> Instructions to follow: Restate all of the records below exactly. Do not carry over any image.

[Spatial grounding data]
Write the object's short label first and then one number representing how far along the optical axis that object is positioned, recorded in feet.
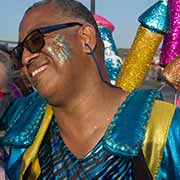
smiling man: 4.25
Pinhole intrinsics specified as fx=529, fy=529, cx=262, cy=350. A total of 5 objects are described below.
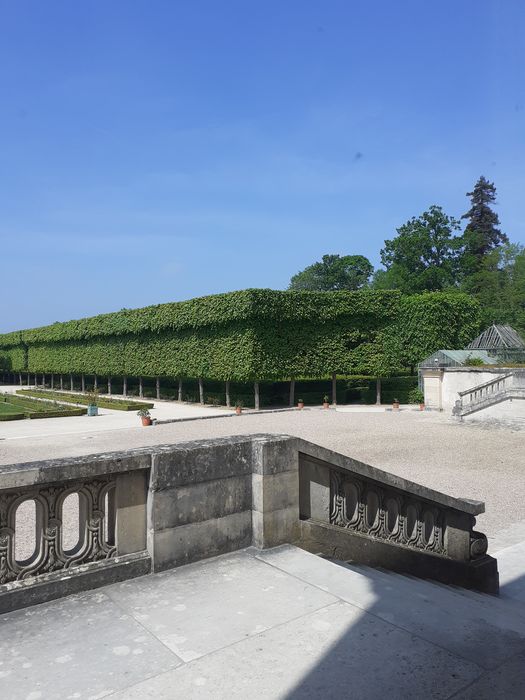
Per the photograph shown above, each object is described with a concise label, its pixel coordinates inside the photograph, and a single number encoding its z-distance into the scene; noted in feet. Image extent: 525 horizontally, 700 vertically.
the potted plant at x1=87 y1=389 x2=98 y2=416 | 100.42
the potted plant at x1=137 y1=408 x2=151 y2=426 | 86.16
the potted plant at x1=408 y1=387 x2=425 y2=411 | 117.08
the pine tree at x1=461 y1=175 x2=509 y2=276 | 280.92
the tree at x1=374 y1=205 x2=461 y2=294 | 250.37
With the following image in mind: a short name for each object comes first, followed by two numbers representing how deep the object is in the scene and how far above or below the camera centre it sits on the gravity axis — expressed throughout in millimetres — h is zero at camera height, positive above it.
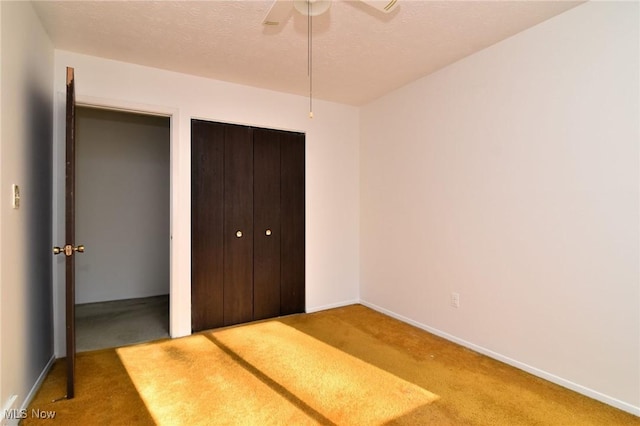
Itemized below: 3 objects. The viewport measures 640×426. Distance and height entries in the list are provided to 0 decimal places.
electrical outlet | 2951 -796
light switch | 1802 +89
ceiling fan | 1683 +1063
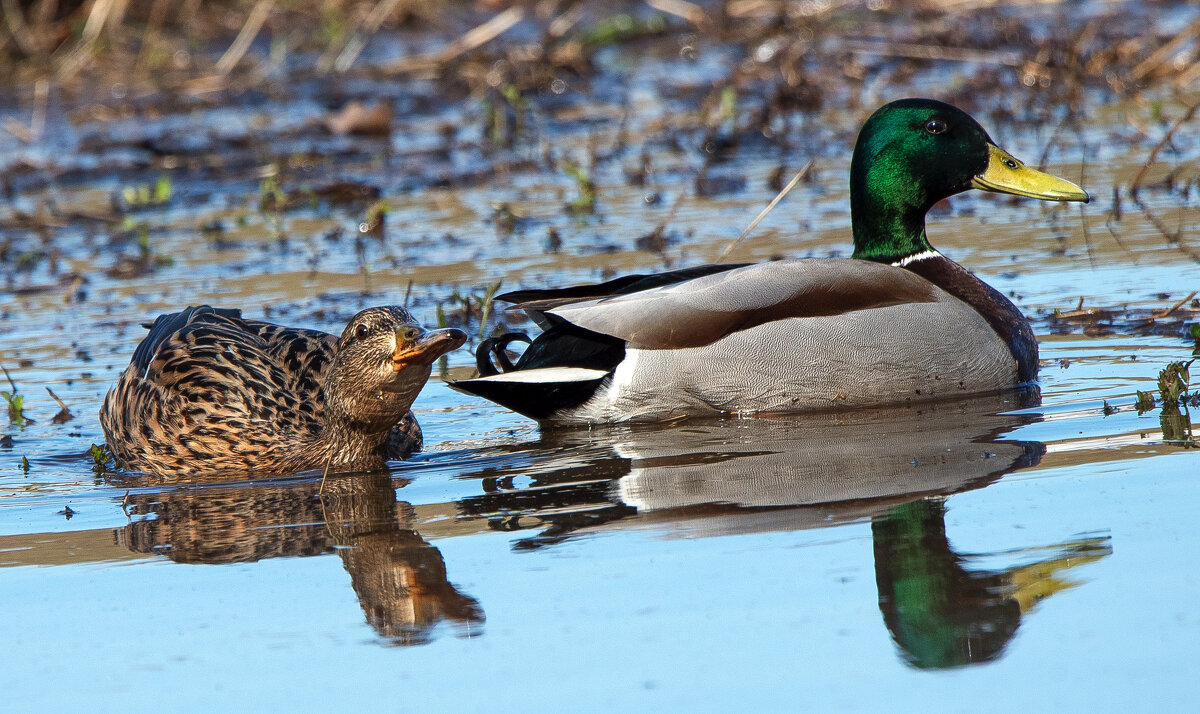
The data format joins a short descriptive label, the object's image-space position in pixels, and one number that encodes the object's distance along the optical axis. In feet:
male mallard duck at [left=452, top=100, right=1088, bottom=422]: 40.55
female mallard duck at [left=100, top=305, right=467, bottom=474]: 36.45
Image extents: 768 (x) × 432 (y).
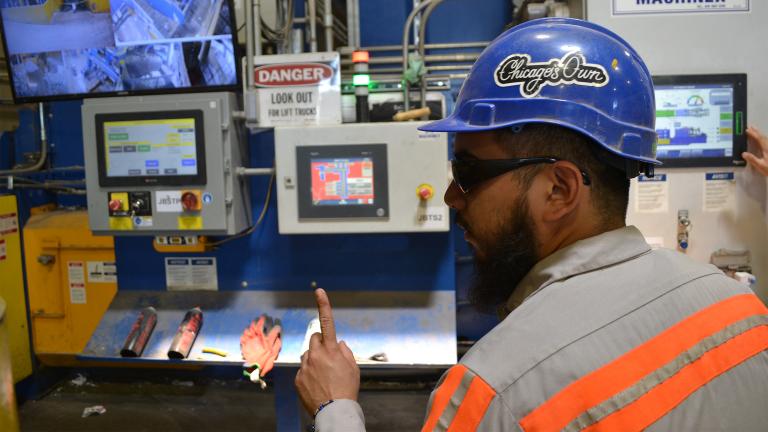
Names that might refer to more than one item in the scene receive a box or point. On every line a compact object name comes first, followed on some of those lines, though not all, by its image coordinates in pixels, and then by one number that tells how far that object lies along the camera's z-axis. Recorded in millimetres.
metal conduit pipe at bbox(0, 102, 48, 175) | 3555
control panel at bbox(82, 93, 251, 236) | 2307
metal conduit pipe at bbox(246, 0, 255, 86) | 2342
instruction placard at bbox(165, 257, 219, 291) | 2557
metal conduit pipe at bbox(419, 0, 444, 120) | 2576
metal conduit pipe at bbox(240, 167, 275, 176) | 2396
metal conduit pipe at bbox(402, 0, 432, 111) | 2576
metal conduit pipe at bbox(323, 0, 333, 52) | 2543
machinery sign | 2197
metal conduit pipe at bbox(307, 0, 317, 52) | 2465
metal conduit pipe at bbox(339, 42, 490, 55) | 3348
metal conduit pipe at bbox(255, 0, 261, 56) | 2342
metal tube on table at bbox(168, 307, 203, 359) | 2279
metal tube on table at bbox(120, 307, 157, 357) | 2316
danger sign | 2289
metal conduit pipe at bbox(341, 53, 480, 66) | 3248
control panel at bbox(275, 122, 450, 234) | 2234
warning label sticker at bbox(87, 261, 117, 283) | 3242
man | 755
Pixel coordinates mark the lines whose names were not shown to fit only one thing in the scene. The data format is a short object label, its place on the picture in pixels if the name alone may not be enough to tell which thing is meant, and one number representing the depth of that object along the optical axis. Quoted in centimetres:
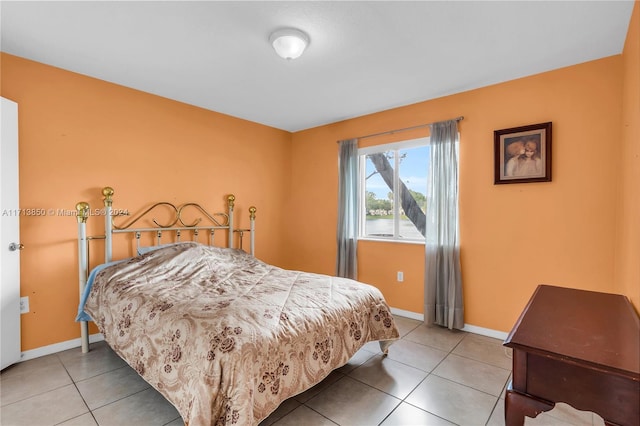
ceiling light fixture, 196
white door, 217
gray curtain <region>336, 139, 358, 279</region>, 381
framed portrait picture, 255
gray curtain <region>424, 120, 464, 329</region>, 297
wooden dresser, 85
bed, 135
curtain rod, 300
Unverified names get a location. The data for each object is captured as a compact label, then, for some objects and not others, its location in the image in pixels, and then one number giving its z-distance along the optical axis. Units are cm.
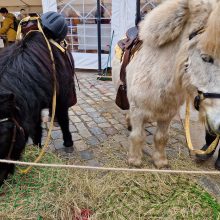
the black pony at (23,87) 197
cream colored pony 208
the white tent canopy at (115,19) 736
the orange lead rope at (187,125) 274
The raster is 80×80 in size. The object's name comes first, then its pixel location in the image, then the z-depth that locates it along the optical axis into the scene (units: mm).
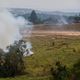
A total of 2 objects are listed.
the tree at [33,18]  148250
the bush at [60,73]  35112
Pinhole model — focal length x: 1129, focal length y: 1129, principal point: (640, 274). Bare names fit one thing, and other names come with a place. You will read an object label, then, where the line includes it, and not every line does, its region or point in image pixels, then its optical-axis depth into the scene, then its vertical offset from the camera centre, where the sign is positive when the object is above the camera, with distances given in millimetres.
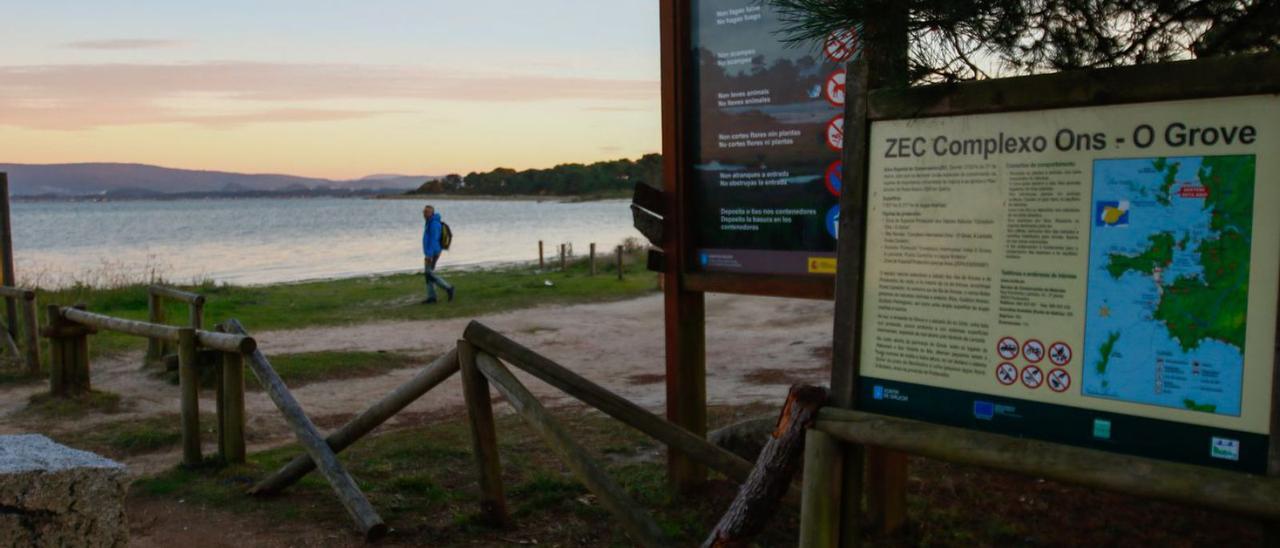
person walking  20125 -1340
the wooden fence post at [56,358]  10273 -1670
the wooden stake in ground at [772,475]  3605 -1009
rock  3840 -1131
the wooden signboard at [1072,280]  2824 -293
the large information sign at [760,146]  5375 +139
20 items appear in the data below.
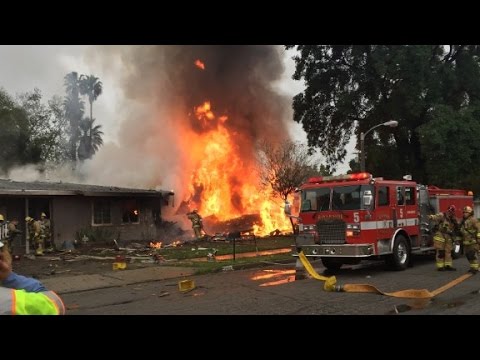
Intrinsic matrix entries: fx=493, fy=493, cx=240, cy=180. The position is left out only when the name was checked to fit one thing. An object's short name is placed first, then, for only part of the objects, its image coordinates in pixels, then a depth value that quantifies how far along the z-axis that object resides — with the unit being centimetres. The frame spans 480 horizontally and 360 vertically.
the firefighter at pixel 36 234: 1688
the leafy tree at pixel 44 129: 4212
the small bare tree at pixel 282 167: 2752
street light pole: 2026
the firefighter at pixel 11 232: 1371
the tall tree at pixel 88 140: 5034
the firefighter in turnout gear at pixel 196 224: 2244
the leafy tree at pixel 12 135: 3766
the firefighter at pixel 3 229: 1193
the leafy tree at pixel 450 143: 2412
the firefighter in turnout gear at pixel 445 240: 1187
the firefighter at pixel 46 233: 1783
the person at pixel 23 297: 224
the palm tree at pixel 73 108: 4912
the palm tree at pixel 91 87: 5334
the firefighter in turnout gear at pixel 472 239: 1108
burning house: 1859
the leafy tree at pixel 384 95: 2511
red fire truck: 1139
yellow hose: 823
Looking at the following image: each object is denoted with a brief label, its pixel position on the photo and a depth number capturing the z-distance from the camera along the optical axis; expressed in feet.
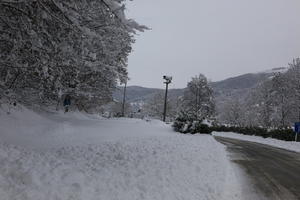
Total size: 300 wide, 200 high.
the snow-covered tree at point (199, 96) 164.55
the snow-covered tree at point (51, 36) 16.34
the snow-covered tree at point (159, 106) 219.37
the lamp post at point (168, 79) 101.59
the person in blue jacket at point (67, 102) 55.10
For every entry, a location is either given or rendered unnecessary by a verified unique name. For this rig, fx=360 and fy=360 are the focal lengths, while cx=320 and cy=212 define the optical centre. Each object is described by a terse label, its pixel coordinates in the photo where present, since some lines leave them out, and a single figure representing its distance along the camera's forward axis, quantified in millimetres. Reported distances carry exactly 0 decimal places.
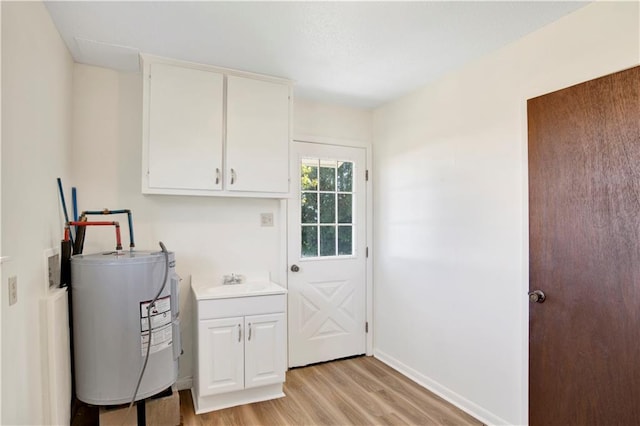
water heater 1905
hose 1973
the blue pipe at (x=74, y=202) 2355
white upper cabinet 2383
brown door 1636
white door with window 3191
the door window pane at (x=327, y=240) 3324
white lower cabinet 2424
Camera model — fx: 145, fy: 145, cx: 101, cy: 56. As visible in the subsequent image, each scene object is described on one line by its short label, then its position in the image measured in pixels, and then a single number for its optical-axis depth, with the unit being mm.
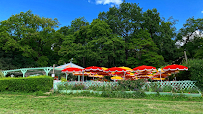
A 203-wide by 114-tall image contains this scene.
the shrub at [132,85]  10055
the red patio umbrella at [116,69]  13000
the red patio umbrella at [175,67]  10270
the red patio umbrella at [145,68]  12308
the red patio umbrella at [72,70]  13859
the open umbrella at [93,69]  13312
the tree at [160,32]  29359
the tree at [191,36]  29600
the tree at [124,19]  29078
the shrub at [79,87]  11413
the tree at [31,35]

> Response area:
Write the object's short label first and then one number representing how far along the optical axis that object is positioned, recorded in feet.
smiling man: 4.25
Pinhole intrinsics specified as fx=529, fy=529, cx=262, cy=350. A total of 5 objects are described below.
Per the photograph shown above, each object is described with a concise label, its pixel coordinates inside the photograph, and a single number encoding its z-distance into the scene; noted in feet. Image extent: 525 horizontally, 700 vertically.
the potted plant at x1=87 y1=389 x2=98 y2=416 | 100.42
the potted plant at x1=137 y1=408 x2=151 y2=426 | 86.16
the potted plant at x1=408 y1=387 x2=425 y2=411 | 117.08
the pine tree at x1=461 y1=175 x2=509 y2=276 | 280.92
the tree at x1=374 y1=205 x2=461 y2=294 | 250.37
With the following image in mind: a short name for each object comes first, followed by two numbers representing how deep the object is in the scene and how far above or below the camera centre it sits on the gravity axis — expressed throughout in millimetres — h is zero at camera height, positive above it.
Itemized below: 3 objects. The viewport measures 640×426. Distance and height entries in the list are provided to 0 decimal places.
electrical outlet | 2951 -796
light switch | 1802 +89
ceiling fan | 1683 +1063
The data format joins a short descriptive label, the object's image-space position in pixels, and one number that encodes the object's distance along the optical axis. In feet:
male mallard duck at [left=452, top=100, right=1088, bottom=422]: 40.55
female mallard duck at [left=100, top=305, right=467, bottom=474]: 36.45
Image extents: 768 (x) × 432 (y).
Names that might refer to more than one item in the scene receive a box or point. On every line a compact object name comes first, followed on some of those lines, though not all, by its image coordinates in pixels, and then by one number that tells how far that object lies along the camera's z-axis. Recorded in millimetres.
metal conduit pipe at bbox(0, 102, 48, 175) | 3555
control panel at bbox(82, 93, 251, 236) | 2307
metal conduit pipe at bbox(246, 0, 255, 86) | 2342
instruction placard at bbox(165, 257, 219, 291) | 2557
metal conduit pipe at bbox(419, 0, 444, 120) | 2576
metal conduit pipe at bbox(240, 167, 275, 176) | 2396
metal conduit pipe at bbox(402, 0, 432, 111) | 2576
metal conduit pipe at bbox(323, 0, 333, 52) | 2543
machinery sign | 2197
metal conduit pipe at bbox(307, 0, 317, 52) | 2465
metal conduit pipe at bbox(339, 42, 490, 55) | 3348
metal conduit pipe at bbox(255, 0, 261, 56) | 2342
metal tube on table at bbox(168, 307, 203, 359) | 2279
metal tube on table at bbox(120, 307, 157, 357) | 2316
danger sign | 2289
metal conduit pipe at bbox(341, 53, 480, 66) | 3248
control panel at bbox(275, 122, 450, 234) | 2234
warning label sticker at bbox(87, 261, 117, 283) | 3242
man | 755
Pixel coordinates mark the lines whose names were not shown to fit only one thing in the scene. The data format is a short object label, its place on the picture in pixels if the name alone may not be enough to tell which thing is meant, and one number representing the depth of that object along the optical axis. Quoted in centimetres:
ceiling light fixture, 196
white door, 217
gray curtain <region>336, 139, 358, 279</region>, 381
framed portrait picture, 255
gray curtain <region>424, 120, 464, 329</region>, 297
wooden dresser, 85
bed, 135
curtain rod, 300
Unverified names get a location. The data for each object is captured as a compact label, then, for some objects and not others, its location in the image in pixels, and then one number giving its z-distance along the optical axis. Units are cm.
the black pony at (23,87) 197
cream colored pony 208
the white tent canopy at (115,19) 736
the orange lead rope at (187,125) 274
The raster is 80×80 in size. The object's name comes first, then its pixel location in the image, then the z-depth that locates it along the optical axis into the scene (units: mm).
A total of 2 objects are listed.
the tree at [33,18]  148250
the bush at [60,73]  35112
Pinhole model — focal length x: 1129, focal length y: 1129, principal point: (640, 274). Bare names fit one thing, and other names come with a place. You will read an object label, then, where the line includes it, and not every line does, its region or point in image pixels, then its optical-axis depth into the scene, then its vertical offset from the camera centre, where the sign is positive when the object is above the camera, with distances given in millimetres.
person walking  20125 -1340
the wooden fence post at [56,358]  10273 -1670
the wooden stake in ground at [772,475]  3605 -1009
rock  3840 -1131
the wooden signboard at [1072,280]  2824 -293
the large information sign at [760,146]  5375 +139
20 items appear in the data below.
Intrinsic matrix entries: fx=493, fy=493, cx=240, cy=180. The position is left out only when the name was checked to fit one thing. An object's short name is placed first, then, for only part of the objects, its image coordinates in pixels, then a depth value that quantifies how far along the z-axis that object resides — with the unit being centimetres. The frame spans 480 horizontally and 360 vertically.
the firefighter at pixel 36 234: 1688
the leafy tree at pixel 44 129: 4212
the small bare tree at pixel 282 167: 2752
street light pole: 2026
the firefighter at pixel 11 232: 1371
the tall tree at pixel 88 140: 5034
the firefighter in turnout gear at pixel 196 224: 2244
the leafy tree at pixel 12 135: 3766
the firefighter at pixel 3 229: 1193
the leafy tree at pixel 450 143: 2412
the firefighter in turnout gear at pixel 445 240: 1187
the firefighter at pixel 46 233: 1783
the person at pixel 23 297: 224
the palm tree at pixel 73 108: 4912
the palm tree at pixel 91 87: 5334
the firefighter in turnout gear at pixel 472 239: 1108
burning house: 1859
the leafy tree at pixel 384 95: 2511
red fire truck: 1139
yellow hose: 823
Looking at the following image: each object is denoted with a brief label, its pixel position on the photo and a depth number capturing the z-distance from the camera along the optical axis; expressed in feet.
Total size: 300 wide, 200 high.
the snow-covered tree at point (199, 96) 164.55
the snow-covered tree at point (51, 36) 16.34
the snow-covered tree at point (159, 106) 219.37
the lamp post at point (168, 79) 101.59
the person in blue jacket at point (67, 102) 55.10
For every entry, a location is either given or rendered unnecessary by a verified unique name. For this rig, fx=360 and fy=360 are the focal lengths, while cx=320 and cy=212 define the optical centre. Each object is described by a terse label, its pixel coordinates in the photo where present, since some lines leave them out, and a single figure representing its distance along the camera's forward axis, quantified in millimetres. Reported distances carry exactly 0 decimal places.
water heater 1905
hose 1973
the blue pipe at (x=74, y=202) 2355
white upper cabinet 2383
brown door 1636
white door with window 3191
the door window pane at (x=327, y=240) 3324
white lower cabinet 2424
Camera model — fx: 145, fy: 145, cx: 101, cy: 56. As visible in the subsequent image, each scene object is described on one line by its short label, then its position in the image measured in pixels, and then a single number for its optical-axis depth, with the unit being mm.
A 203-wide by 114-tall image contains this scene.
the shrub at [132,85]  10055
the red patio umbrella at [116,69]  13000
the red patio umbrella at [175,67]  10270
the red patio umbrella at [145,68]  12308
the red patio umbrella at [72,70]  13859
the open umbrella at [93,69]  13312
the tree at [160,32]  29359
the tree at [191,36]  29600
the tree at [124,19]  29078
the shrub at [79,87]  11413
the tree at [31,35]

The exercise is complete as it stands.